4. Disinfect Your Car Seats
You can use soap and a sponge or multi-surface cleaners to clean your car seats. However, you must take note of its material before cleaning. For instance, if your car seats are made of fabric (nylon or vinyl), it’s pretty safe to use the chemicals we’ve mentioned. These fabrics are pretty durable and commonly used in most cars too.
However, we do not recommend using these chemicals on leather materials.
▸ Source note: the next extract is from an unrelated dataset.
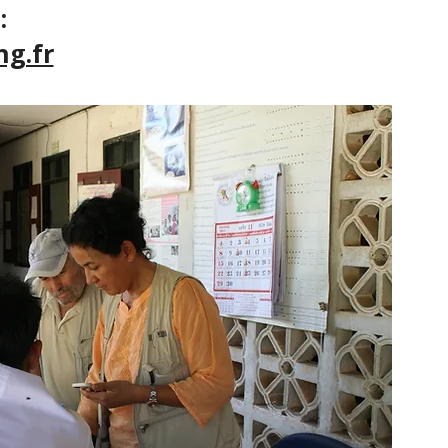
:
g.fr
While it’s generally safe to use on leather, especially faux leather, there’s still a chance that it might damage them.
Instead, you can use a wet cloth or sponge with soap and water. Remember to do it gently and not scrub too hard when cleaning the leather seats. We also recommend finishing off the process with some leather conditioner to maintain its condition.
Also, make sure that you don’t use too much water or leave excess soap on the seats as these will damage them.
5. After Disinfecting the Interior
Once you’re done disinfecting the interior, give your car a good wash with soap! This ensures that your car will be clean inside and outside too. While washing your car will not protect it from carrying germs indefinitely, it’s good practice to wash it regularly.
It’s also important for you to maintain personal hygiene and cleanliness. Washing your hands before getting in your car will help keep your car clean. It’s good practice to also sanitize your hands or using wet wipes to clean your steering wheel once you get on.